De acordo com um oficial de segurança iraquiano não identificado, quatro foguetes foram lançados contra o complexo diplomático. O primeiro-ministro iraquiano, Mohammed Shia al-Sudani, reagiu e ordenou às forças de segurança que “persigam os autores do ato terrorista de lançamento de projéteis contra a embaixada americana”. Em comunicado oficial divulgado no Facebook, o gabinete do premiê enfatizou que “os responsáveis por esses ataques cometem uma ofensa contra o Iraque, sua soberania e sua segurança” e que “grupos fora da lei não representam a vontade do povo iraquiano”.

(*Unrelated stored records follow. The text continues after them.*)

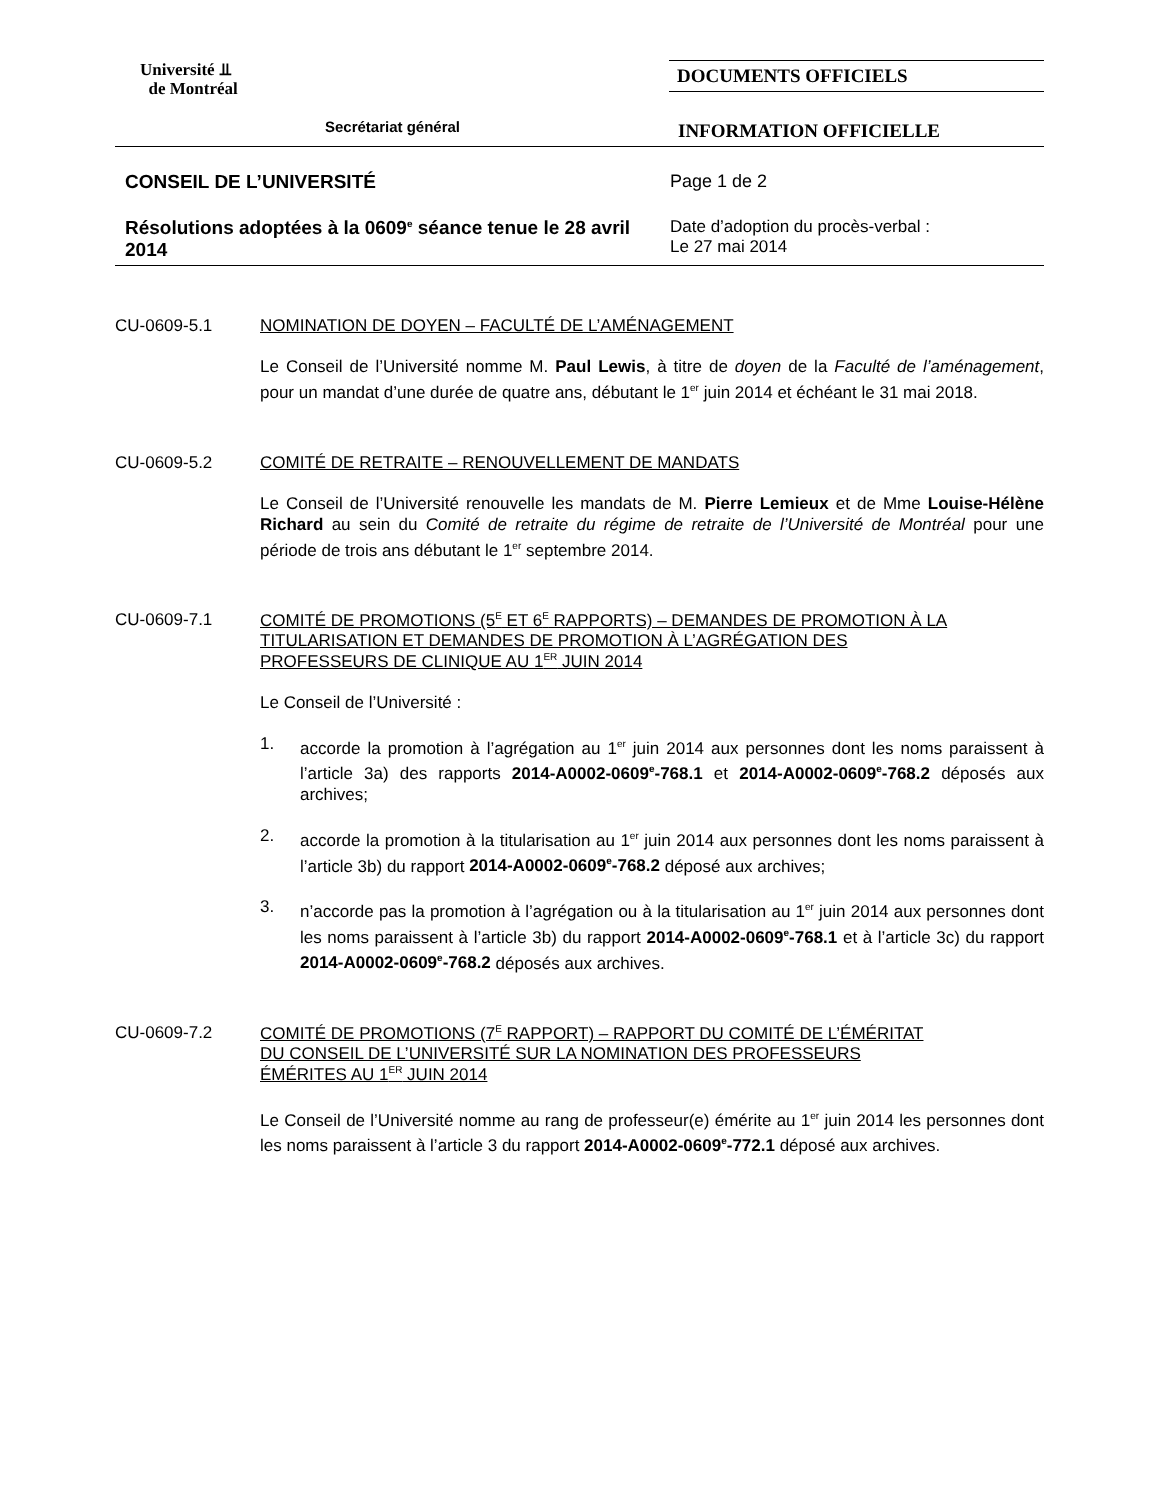Université ⫫
de Montréal
DOCUMENTS OFFICIELS
Secrétariat général
INFORMATION OFFICIELLE
CONSEIL DE L’UNIVERSITÉ Page 1 de 2
Résolutions adoptées à la 0609<sup>e</sup> séance tenue le 28 avril 2014
Date d’adoption du procès-verbal :
Le 27 mai 2014
CU-0609-5.1 NOMINATION DE DOYEN – FACULTÉ DE L’AMÉNAGEMENT
Le Conseil de l’Université nomme M. Paul Lewis, à titre de doyen de la Faculté de l’aménagement, pour un mandat d’une durée de quatre ans, débutant le 1<sup>er</sup> juin 2014 et échéant le 31 mai 2018.
CU-0609-5.2 COMITÉ DE RETRAITE – RENOUVELLEMENT DE MANDATS
Le Conseil de l’Université renouvelle les mandats de M. Pierre Lemieux et de Mme Louise-Hélène Richard au sein du Comité de retraite du régime de retraite de l’Université de Montréal pour une période de trois ans débutant le 1<sup>er</sup> septembre 2014.
CU-0609-7.1 COMITÉ DE PROMOTIONS (5<sup>E</sup> ET 6<sup>E</sup> RAPPORTS) – DEMANDES DE PROMOTION À LA TITULARISATION ET DEMANDES DE PROMOTION À L’AGRÉGATION DES PROFESSEURS DE CLINIQUE AU 1<sup>ER</sup> JUIN 2014
Le Conseil de l’Université :
1. accorde la promotion à l’agrégation au 1<sup>er</sup> juin 2014 aux personnes dont les noms paraissent à l’article 3a) des rapports 2014-A0002-0609<sup>e</sup>-768.1 et 2014-A0002-0609<sup>e</sup>-768.2 déposés aux archives;
2. accorde la promotion à la titularisation au 1<sup>er</sup> juin 2014 aux personnes dont les noms paraissent à l’article 3b) du rapport 2014-A0002-0609<sup>e</sup>-768.2 déposé aux archives;
3. n’accorde pas la promotion à l’agrégation ou à la titularisation au 1<sup>er</sup> juin 2014 aux personnes dont les noms paraissent à l’article 3b) du rapport 2014-A0002-0609<sup>e</sup>-768.1 et à l’article 3c) du rapport 2014-A0002-0609<sup>e</sup>-768.2 déposés aux archives.
CU-0609-7.2 COMITÉ DE PROMOTIONS (7<sup>E</sup> RAPPORT) – RAPPORT DU COMITÉ DE L’ÉMÉRITAT DU CONSEIL DE L’UNIVERSITÉ SUR LA NOMINATION DES PROFESSEURS ÉMÉRITES AU 1<sup>ER</sup> JUIN 2014
Le Conseil de l’Université nomme au rang de professeur(e) émérite au 1<sup>er</sup> juin 2014 les personnes dont les noms paraissent à l’article 3 du rapport 2014-A0002-0609<sup>e</sup>-772.1 déposé aux archives.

O ataque ocorre em um contexto de intensa escalada regional. Desde o início da guerra, milícias iraquianas alinhadas ao Irã — em especial as Forças de Mobilização Popular (PMF, ou Hashd al-Shaabi) — intensificaram ações contra alvos americanos no país, incluindo bases militares e instalações diplomáticas. Nas últimas semanas, drones foram interceptados nas proximidades do Aeroporto Internacional de Bagdá, e o complexo da embaixada, localizado na Zona Verde, registrou alertas de segurança e protestos pró-Irã dispersados pela polícia iraquiana com gás lacrimogêneo e tiros de advertência.
Embora o governo iraquiano insista em não ser arrastado para o conflito, o primeiro-ministro al-Sudani enfrenta pressão interna e externa. De um lado, os aliados de Teerã dentro das PMF (algumas das quais integradas formalmente ao Exército iraquiano) atuam de forma autônoma; de outro, Washington cobra maior controle sobre esses grupos. Analistas consultados por veículos internacionais destacam que o ataque à embaixada representa um teste direto à capacidade iraquiana de proteger missões diplomáticas e sinaliza o risco de o Iraque se tornar teatro secundário da guerra.
Até o momento, não há relatos oficiais de vítimas ou da extensão exata dos danos no complexo. A embaixada americana ativou protocolos internos de segurança, mas não divulgou comunicado detalhado. Fontes secundárias mencionam que sistemas de defesa próximos (incluindo variações do C-RAM) foram acionados, porém sem confirmação independente de falhas ou destruição total — informações que circulam em redes sociais e portais menores permanecem não verificadas por veículos como Al Jazeera.
O incidente se soma a uma série de ações retaliatórias iranianas e proxy na região: ataques a bases americanas no Iraque, drones contra instalações no Golfo e respostas americanas-israelenses em território iraniano. O presidente iraniano Masoud Pezeshkian declarou que Teerã evitará atacar Estados vizinhos, a menos que sejam usados como plataforma contra o Irã — sinal de que o Iraque, apesar da pressão, ainda busca margem de manobra.
A comunidade internacional acompanha com preocupação. Qualquer escalada dentro da Zona Verde pode complicar ainda mais a já delicada estabilidade iraquiana, oito anos após a derrota territorial do Estado Islâmico e em meio a tensões sectárias persistentes.
Atualização em tempo real: Até a publicação desta matéria, nem o Departamento de Estado americano nem o governo iraquiano divulgaram balanço final de danos ou identificação dos autores. A situação na Zona Verde permanece sob forte vigilância.